**Task input:**
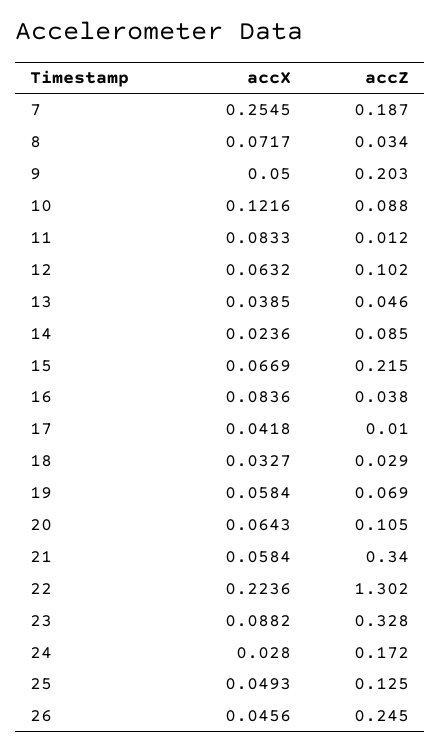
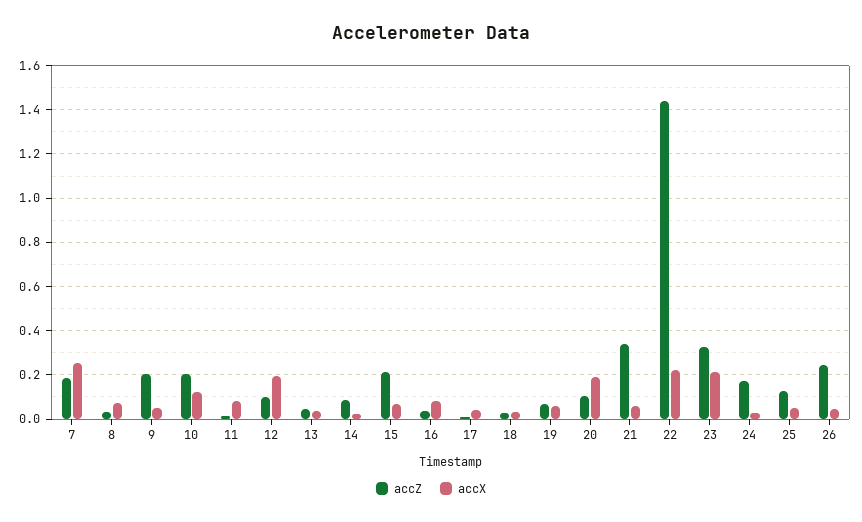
accZ, 10: 0.088 -> 0.2
accX, 12: 0.0632 -> 0.2
accX, 20: 0.0643 -> 0.2
accZ, 22: 1.302 -> 1.45
accX, 23: 0.0882 -> 0.2

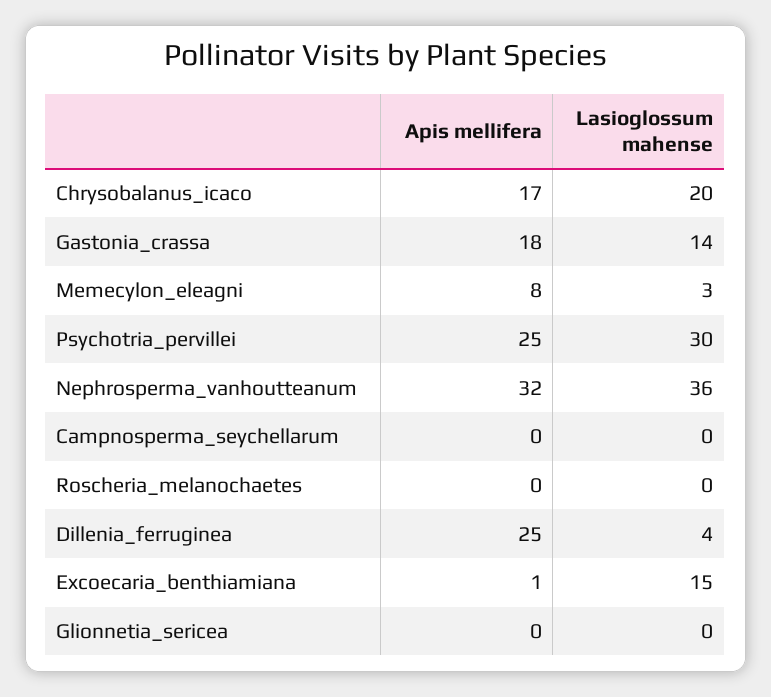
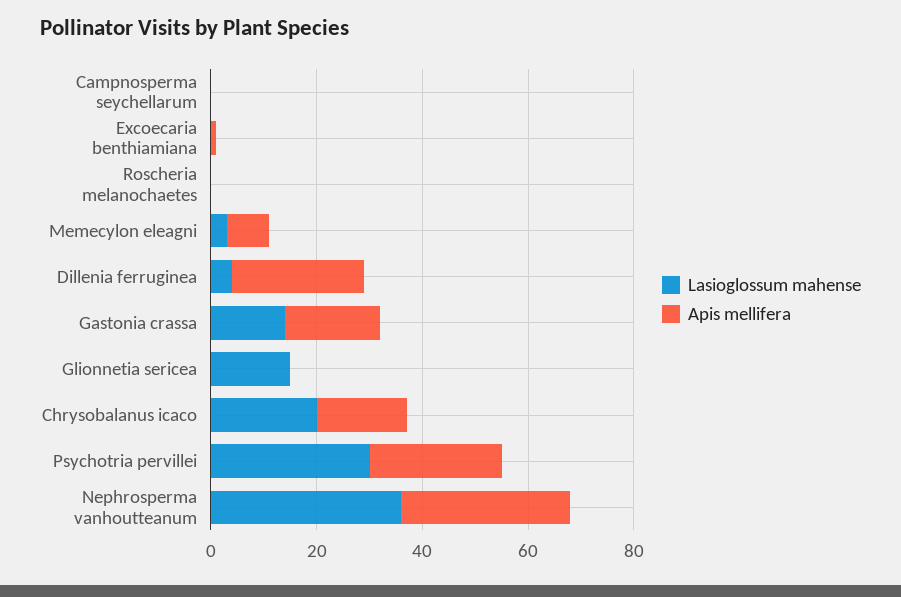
Lasioglossum mahense, Excoecaria_benthiamiana: 15 -> 0
Lasioglossum mahense, Glionnetia_sericea: 0 -> 15

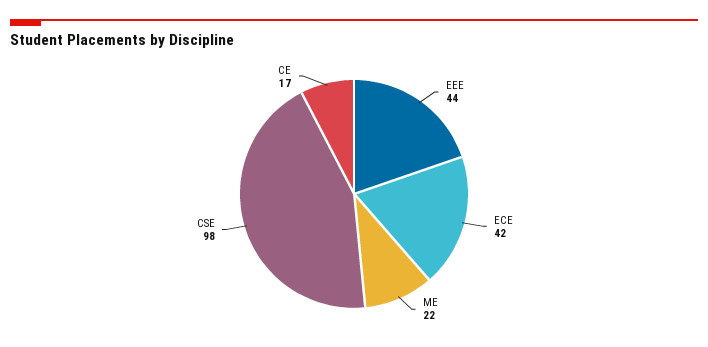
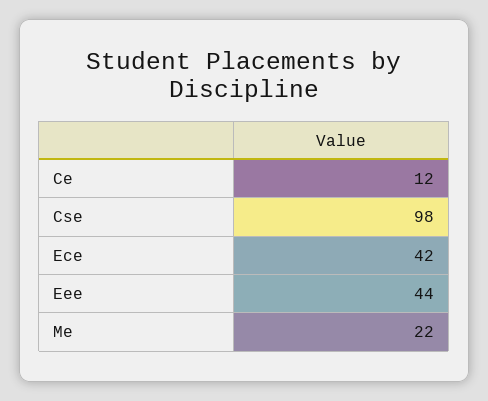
CE: 17 -> 12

**Work task:** Beginning with the line that holds "accX, 12: 0.0632 -> 0.2", extract every line to the end of the material, exactly as it stands, and drop the pictures.

**Result:**
accX, 12: 0.0632 -> 0.2
accX, 20: 0.0643 -> 0.2
accZ, 22: 1.302 -> 1.45
accX, 23: 0.0882 -> 0.2

Lasioglossum mahense, Excoecaria_benthiamiana: 15 -> 0
Lasioglossum mahense, Glionnetia_sericea: 0 -> 15

CE: 17 -> 12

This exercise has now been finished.